_WHAT YOU NEED TO DO_: Below are entries to reproduce exactly, apart from their pictures.

_DATA FOR THE TASK_:
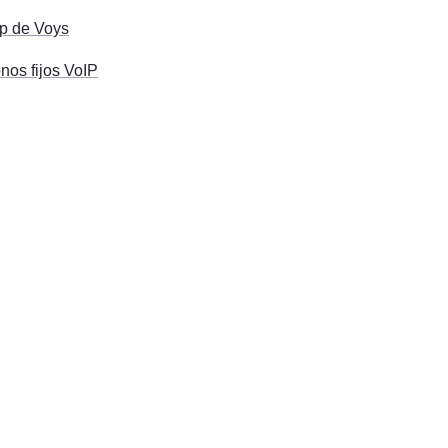
p de Voys
onos fijos VoIP
Ir a Voys.co/es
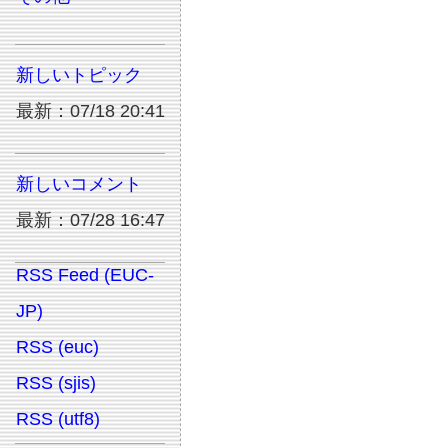
新しいトピック
最新：07/18 20:41
新しいコメント
最新：07/28 16:47
RSS Feed (EUC-
JP)
RSS (euc)
RSS (sjis)
RSS (utf8)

_REPLY TO THE TASK_:
p de Voys
onos fijos VoIP
Ir a Voys.co/es
新しいトピック
最新：07/18 20:41
新しいコメント
最新：07/28 16:47
RSS Feed (EUC-
JP)
RSS (euc)
RSS (sjis)
RSS (utf8)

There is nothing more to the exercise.